Bruenor Battlehammer card from AFR.
Wulfgar of Icewind Dale card from AFR.

Now, obviously the entire set is filled with recognizable characters and references, that’s kind of the point. I thought I’d point out just how specific and far reaching WotC went with them. Inspiration for these cards was drawn from nearly all the fifth edition books, rulebooks and adventure  books alike. They drew from D&D’s past with old modules and articles in Dragon Magazine. They draw from D&D video games like Baldur’s Gate and Icewind Dale: Enhanced Edition. And of course they drew from their extensive selection of novels with Erin M. Evans’ Brimstone Angels series and R.A. Salvators’ The Legend of Drizzt series.

Speaking of which, I’m sad to say this set is missing our favourite halfling thief, Rumblebelly! Regis has been left out of a few D&D projects lately, and I’m beginning to think there’s a conspiracy afoot. Anyway, here’s a link to a WotC page that goes into more detail. It’s really cool and showed me more D&D content I’m interested in exploring.

Stand-Out Card Art

What initially drew me to Magic The Gathering was the card art. I find it to be the source of some of the very best fantasy art I see. When they announced Adventures in the Forgotten Realms, I knew immediately that I’d be jumping back into Magic if only to see the huge array of new art of the Forgotten Realms. All the art in this set is incredible, and these three are just a few I’d like to put on a pedestal.

Lolth, Spider Queen by Jesper Ejsing

Lolth, Spider Queen art by Jesper Ejsing
The planeswalker Lolth, Spider Queen from Magic the Gathering

This piece perfectly captures how I imagined and felt about Lolth when I first read about her. Lolth’s drow body presents her as beautiful, elegant and serene. She appears almost angelic, dressed in all white and draping strands of web from her hands. The absolutely horrifying, colossal spider body filling out of the rest of the piece is a more honest representation of the Demon Queen of Spiders. Lolth is a monster hiding behind a facade of a beautiful, loving, elf goddess and this art captured that in the best way. I found a blog post from the artist himself, detailing the creation of the piece. It’s an enlightening read if you’re interested in that sort of thing.

Temple of the Dragon Queen by Cliff Childs

Temple of the Dragon Queen

If this art doesn’t say Dungeons and Dragons then I don’t know what does. Lands always feature some of the coolest art, intricate landscapes that do the heavy lifting in fantasy world building. This piece features an enormous statue to the evil dragon god, Tiamat, looming in a derelict temple.
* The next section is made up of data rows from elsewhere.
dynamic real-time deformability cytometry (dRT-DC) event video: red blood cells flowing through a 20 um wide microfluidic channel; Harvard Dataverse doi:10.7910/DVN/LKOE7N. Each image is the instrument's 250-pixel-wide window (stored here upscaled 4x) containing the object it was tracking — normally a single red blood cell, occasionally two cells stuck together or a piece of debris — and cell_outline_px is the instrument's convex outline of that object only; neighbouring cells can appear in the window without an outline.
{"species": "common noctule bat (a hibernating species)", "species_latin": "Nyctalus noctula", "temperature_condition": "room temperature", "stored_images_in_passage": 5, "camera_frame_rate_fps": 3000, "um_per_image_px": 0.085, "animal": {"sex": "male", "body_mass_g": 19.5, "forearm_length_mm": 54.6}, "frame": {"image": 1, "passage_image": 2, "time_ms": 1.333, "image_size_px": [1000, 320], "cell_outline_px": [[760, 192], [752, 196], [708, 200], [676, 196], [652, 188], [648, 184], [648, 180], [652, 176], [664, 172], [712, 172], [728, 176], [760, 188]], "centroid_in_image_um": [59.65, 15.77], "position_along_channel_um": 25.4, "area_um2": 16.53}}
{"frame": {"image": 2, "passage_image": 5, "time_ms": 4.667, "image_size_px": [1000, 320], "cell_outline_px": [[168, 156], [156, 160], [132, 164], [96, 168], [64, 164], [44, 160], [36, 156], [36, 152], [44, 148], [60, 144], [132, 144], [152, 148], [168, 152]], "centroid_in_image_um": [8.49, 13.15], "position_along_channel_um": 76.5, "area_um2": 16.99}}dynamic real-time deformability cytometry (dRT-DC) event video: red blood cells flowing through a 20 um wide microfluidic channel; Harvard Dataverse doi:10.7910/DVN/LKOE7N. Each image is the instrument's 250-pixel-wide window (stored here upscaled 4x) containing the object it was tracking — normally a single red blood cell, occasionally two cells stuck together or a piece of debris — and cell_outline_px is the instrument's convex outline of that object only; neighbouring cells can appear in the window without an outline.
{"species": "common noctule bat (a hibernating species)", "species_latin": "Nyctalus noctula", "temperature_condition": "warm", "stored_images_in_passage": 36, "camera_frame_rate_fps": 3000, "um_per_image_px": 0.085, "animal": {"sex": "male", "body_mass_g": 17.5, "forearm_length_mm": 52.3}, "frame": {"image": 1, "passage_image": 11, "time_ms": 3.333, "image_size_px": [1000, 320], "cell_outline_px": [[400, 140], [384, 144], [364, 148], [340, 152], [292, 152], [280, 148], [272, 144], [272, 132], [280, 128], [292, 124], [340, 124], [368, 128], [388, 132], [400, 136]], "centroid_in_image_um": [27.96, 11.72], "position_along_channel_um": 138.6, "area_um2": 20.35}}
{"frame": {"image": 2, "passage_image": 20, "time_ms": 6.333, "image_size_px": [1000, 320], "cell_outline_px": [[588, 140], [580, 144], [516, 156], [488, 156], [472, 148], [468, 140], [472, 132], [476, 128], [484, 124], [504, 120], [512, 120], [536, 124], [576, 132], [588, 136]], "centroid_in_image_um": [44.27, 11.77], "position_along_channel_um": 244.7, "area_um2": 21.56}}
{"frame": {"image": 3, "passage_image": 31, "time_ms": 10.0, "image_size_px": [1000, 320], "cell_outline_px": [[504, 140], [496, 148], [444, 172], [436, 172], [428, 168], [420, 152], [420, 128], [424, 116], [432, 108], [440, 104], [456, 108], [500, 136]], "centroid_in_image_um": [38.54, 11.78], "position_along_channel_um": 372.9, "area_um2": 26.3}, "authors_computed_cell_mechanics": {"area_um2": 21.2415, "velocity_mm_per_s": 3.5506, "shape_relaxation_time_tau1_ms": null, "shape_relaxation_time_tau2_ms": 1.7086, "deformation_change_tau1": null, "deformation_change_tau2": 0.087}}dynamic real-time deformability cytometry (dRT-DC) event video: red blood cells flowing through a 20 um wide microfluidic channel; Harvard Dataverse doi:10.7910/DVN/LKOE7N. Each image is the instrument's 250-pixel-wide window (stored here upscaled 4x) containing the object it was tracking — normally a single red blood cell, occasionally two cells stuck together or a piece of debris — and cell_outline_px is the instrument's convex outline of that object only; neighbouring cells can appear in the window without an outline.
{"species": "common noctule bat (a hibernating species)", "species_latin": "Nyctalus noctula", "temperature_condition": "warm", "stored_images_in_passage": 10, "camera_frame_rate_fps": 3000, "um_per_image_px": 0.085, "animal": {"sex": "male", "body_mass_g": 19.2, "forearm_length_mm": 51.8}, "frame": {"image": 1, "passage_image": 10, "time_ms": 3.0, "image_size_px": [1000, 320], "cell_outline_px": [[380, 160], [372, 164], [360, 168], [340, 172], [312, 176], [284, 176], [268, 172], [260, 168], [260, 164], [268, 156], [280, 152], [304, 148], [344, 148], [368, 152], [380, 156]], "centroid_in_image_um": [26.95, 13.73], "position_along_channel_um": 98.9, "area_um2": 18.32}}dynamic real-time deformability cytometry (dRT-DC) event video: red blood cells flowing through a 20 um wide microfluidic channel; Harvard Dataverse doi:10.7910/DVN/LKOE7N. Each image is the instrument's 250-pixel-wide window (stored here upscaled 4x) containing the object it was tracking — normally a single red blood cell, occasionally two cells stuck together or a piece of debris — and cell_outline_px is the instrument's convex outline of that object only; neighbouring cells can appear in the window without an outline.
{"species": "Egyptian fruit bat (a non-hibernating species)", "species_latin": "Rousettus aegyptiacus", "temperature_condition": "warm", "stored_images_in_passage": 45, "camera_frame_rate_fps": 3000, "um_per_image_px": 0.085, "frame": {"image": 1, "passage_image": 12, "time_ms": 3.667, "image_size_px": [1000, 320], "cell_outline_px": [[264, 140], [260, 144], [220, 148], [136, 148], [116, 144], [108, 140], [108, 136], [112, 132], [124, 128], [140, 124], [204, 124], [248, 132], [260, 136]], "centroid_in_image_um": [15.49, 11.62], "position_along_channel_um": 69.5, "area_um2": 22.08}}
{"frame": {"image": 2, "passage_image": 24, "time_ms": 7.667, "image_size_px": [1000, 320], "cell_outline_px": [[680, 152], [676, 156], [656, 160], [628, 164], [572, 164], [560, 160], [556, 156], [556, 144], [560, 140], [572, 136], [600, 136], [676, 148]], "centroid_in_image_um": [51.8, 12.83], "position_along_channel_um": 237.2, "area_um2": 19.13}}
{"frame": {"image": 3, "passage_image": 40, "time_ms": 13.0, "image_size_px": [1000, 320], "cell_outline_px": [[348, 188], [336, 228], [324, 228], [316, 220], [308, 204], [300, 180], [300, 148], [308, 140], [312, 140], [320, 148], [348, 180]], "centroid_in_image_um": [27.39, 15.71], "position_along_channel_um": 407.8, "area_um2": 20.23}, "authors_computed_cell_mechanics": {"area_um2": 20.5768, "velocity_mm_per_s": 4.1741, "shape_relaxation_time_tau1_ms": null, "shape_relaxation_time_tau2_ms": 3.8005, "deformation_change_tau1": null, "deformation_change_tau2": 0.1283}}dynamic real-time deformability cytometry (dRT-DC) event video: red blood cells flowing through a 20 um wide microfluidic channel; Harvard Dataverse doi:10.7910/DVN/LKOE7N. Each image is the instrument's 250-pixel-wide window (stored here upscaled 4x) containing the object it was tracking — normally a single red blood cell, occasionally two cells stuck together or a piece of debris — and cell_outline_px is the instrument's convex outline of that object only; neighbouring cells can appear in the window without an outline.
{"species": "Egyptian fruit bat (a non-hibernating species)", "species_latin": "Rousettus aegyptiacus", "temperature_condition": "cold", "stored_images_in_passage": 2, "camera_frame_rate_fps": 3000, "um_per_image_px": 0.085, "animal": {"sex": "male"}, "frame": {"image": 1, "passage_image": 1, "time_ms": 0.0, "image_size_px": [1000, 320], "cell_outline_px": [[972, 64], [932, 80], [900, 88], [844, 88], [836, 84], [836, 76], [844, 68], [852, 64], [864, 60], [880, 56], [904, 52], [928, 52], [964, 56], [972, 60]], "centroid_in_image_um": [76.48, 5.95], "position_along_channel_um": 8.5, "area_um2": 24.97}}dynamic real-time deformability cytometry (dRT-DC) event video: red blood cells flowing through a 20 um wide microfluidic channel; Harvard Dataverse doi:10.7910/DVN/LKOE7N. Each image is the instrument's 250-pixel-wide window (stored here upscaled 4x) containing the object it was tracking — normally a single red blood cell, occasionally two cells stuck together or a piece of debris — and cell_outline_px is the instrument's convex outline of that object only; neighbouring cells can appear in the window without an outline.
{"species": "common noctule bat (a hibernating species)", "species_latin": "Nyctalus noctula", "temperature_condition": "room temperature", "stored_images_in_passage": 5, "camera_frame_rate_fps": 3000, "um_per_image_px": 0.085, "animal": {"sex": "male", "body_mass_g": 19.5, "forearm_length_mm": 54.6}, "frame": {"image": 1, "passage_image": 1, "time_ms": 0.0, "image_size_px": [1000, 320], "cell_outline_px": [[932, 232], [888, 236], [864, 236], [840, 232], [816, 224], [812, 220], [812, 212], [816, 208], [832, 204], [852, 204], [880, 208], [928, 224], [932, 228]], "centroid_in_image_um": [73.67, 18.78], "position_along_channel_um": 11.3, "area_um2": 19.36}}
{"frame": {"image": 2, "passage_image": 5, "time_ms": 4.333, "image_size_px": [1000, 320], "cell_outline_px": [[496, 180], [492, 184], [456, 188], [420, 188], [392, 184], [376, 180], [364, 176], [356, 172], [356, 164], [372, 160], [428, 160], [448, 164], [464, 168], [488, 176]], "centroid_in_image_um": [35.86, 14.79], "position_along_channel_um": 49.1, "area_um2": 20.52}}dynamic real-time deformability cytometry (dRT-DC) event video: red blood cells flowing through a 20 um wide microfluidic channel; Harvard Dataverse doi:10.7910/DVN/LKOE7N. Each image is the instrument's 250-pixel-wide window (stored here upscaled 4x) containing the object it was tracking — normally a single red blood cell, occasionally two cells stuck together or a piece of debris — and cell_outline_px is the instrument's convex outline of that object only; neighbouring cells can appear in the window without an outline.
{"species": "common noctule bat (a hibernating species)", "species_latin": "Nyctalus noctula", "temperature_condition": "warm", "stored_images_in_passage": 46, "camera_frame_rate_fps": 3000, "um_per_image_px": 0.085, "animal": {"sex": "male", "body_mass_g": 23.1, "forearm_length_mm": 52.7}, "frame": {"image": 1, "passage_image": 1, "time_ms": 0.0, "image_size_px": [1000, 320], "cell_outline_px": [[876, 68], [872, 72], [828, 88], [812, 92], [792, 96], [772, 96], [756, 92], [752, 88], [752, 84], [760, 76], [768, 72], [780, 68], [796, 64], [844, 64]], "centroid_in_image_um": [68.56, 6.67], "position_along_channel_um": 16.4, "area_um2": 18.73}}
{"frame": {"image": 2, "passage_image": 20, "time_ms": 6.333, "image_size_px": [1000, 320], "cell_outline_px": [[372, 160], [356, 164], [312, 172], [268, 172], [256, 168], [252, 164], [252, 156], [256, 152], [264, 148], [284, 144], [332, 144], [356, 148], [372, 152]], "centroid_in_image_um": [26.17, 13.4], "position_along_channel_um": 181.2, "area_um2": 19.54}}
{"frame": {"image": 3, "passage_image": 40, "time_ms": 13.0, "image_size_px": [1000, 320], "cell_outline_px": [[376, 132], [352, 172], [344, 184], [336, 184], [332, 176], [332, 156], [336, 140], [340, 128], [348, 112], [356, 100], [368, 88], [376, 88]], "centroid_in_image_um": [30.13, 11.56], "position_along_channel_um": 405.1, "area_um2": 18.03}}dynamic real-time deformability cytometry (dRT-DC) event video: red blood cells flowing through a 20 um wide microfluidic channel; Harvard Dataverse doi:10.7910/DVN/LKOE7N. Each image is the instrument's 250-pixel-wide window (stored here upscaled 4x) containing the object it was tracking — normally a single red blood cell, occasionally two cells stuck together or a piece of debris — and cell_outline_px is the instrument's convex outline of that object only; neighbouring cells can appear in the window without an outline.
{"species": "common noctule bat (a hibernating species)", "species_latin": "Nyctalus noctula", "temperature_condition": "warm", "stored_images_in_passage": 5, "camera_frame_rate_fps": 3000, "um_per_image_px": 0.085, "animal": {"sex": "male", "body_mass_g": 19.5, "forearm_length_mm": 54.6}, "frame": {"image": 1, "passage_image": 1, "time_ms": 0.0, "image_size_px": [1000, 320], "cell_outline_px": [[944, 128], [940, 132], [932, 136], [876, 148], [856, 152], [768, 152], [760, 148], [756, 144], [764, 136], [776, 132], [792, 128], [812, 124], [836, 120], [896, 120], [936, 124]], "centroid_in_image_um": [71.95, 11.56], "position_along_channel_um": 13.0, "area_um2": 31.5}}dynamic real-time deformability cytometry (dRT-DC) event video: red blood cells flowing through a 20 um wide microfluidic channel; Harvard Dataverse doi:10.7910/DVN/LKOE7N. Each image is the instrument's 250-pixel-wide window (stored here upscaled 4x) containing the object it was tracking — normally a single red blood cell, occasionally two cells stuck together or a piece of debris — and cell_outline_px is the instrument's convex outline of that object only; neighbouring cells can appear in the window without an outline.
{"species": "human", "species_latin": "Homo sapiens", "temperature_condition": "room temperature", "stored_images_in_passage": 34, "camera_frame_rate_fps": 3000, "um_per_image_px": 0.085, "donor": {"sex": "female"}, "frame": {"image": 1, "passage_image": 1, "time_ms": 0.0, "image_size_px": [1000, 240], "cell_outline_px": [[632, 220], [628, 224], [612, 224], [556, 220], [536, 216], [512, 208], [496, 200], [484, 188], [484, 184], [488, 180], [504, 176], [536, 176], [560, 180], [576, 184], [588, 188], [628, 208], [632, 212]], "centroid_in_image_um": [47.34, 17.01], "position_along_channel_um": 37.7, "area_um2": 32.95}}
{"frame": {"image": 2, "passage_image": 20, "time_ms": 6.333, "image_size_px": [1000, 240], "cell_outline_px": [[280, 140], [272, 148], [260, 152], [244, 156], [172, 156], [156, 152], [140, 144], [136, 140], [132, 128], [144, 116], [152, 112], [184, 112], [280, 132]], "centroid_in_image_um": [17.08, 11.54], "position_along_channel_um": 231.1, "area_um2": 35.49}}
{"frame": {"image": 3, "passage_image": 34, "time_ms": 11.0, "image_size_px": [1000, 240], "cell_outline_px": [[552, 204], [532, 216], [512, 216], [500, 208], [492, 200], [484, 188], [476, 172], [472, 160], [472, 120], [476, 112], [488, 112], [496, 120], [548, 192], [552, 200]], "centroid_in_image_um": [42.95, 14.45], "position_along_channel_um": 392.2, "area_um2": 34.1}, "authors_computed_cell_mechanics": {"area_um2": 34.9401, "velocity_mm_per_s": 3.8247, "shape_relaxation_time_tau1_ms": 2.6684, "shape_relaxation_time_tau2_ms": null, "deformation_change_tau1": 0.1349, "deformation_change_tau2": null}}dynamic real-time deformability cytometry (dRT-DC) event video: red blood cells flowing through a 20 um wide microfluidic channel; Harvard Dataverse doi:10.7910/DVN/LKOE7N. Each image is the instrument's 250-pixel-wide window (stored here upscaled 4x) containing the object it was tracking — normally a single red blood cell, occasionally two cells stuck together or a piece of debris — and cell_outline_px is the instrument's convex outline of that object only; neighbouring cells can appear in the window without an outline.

I can’t help but to feel this is the moment your dungeon master describes before your climactic confrontation with the big bad evil guy.

Iymrith, Desert Doom by Wisnu Tan

Iymrith, Desert Doom card for AFR.

I’m absolutely in love with all the different dragon illustrations in this set. Iymrith, Desert Doom is my favourite. This conniving, magically enhanced dragon is holding herself aloft in a Netherese amphitheater while a lightning storm rages in the background. I love this illustration because it shows the energy and power we so often associate with dragons.